Alexander Clark, son of America's first black ambassador to Liberia,
becomes the first African American to graduate from the Iowa law school,
and possibly the first African American in the nation to earn a law
degree.
- 1895—Frank Kinney Holbrook
is believed to have been the first African American to compete in
varsity athletics at an Iowa college and one of the first black collegiate
athletes in the nation.
- 1907—Mildred
Whitcomb is named editor of The Daily Iowan, becoming the
first woman to head an American college daily newspaper.
- 1909—Dr.
Laurence C. Jones, a 1907 graduate of The University of Iowa, founds
the Piney Woods School in Mississippi. Piney Woods is one of five
historically black boarding schools in the United States.
- 1921—Frederick
W. “Duke” Slater becomes the University's first African
American All-America football player and is named
to the Chicago
Tribune’s All-American football team. He earned a law degree
from Iowa in 1928 and became a municipal court judge in Cook County,
Illinois. Slater Residence Hall is named in his honor.
- 1927—The
University of Iowa becomes the first tax-supported university in the
nation to establish a school of religion. Iowa is also the first state
university to offer a PhD.
- 1937—Homer Harris becomes the University's first African American football team captain (a first in Big Ten history). After graduating from Iowa in 1939, he became a dermatologist in Seattle, Wash., where a park named in his honor recognizes his contributions to the community.
- 1940—Elizabeth
Catlett Mora, a significant 20th-century sculptor and civil rights
advocate, earns her MFA from Iowa, where she studied under the renowned
painter Grant Wood.
- 1947—University
Hospital School, the first program on a college campus devoted to
rehabilitating disabled children and young adults, opens its doors
to its first 20 patients.
- 1954—Jewel
Limar Prestage becomes the first black woman to receive a doctorate
in political science from a U.S. university.
- 1965—Margaret
Walker Alexander, noted African American poet and activist, completes
her doctoral dissertation at The University of Iowa.

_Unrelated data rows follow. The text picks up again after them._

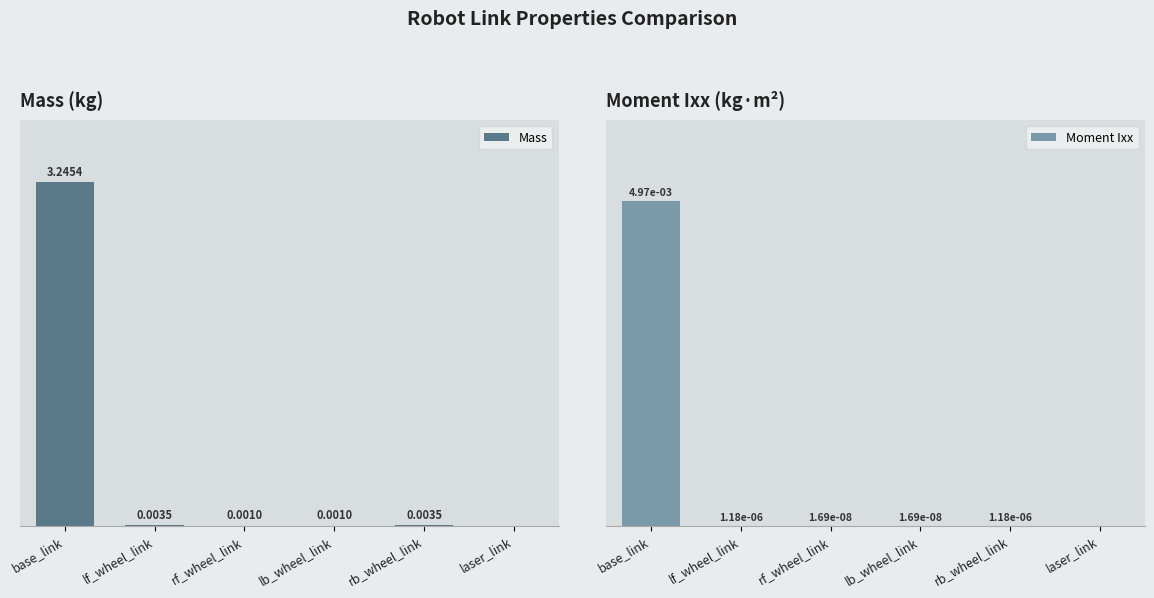

Rank the categories by Mass value from highest to lowest.

base_link, lf_wheel_link, rb_wheel_link, rf_wheel_link, lb_wheel_link, laser_link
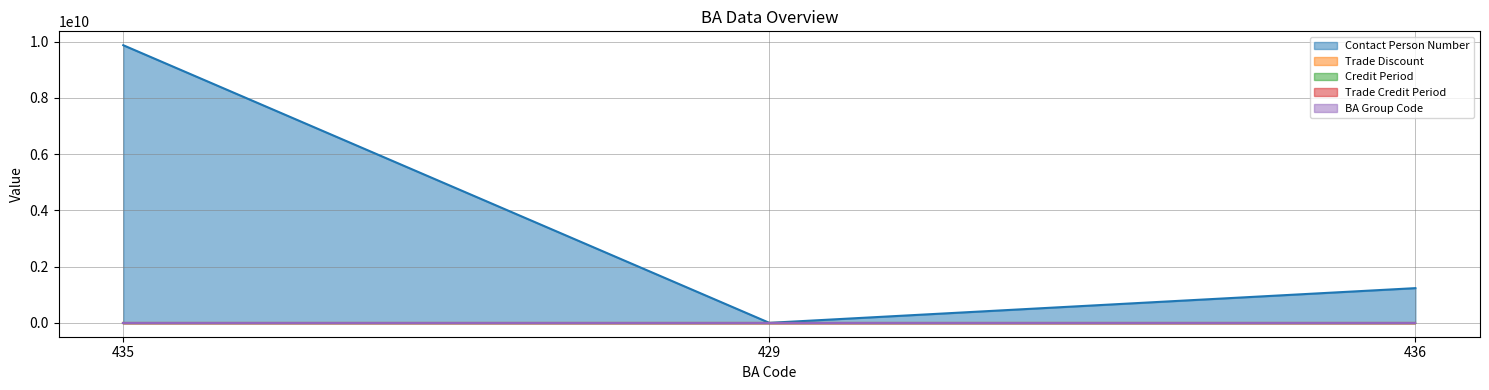

Which has a higher value, 436 or 435?

435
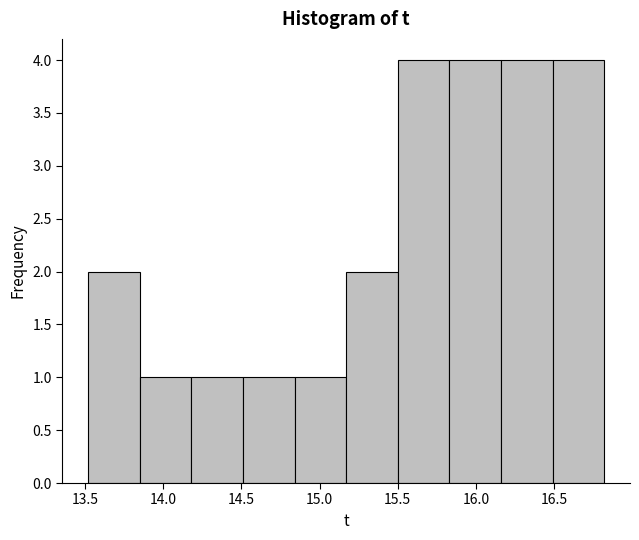

How tall is the bar that spans 14.51 to 14.84 on the x-axis? Neither the bar edges nor the heights are printed on the chart, so give them approximately, as read against the axes.

1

It is later published
as a Civil War novel titled Jubilee.
- 1966—Philip
G. Hubbard, who received his doctorate from Iowa in 1954, becomes
the first African American vice president at any Big Ten university
when he is promoted to vice president for student services and dean
of academic affairs at Iowa.
- 1970—The
University of Iowa's Gay, Lesbian, Bisexual, Transgender, and Allied
Union is founded, making it one of the oldest such campus organizations
in the United States. In fact, it is the oldest state-university-recognized
and continuously funded GLBTA student organization in the country.
- 1974—The
Women's Studies Program is established at The University of Iowa,
making it one of the oldest such programs in the country.
- 1993—The
American Indian and Native Studies Program (AINSP) is instituted at
The University of Iowa.
- March 2004—UI senior Tony Robinson, a journalism major from Davenport, Iowa, is appointed editor-in-chief of The Daily Iowan, the University's daily student newspaper. Robinson is the first African American student to hold the position.
- September 2004—UI alumus Rose Vasquez of Des Moines is appointed to the Board of Regents, State of Iowa, to fill the unexpired term of Dr. Deb Turner.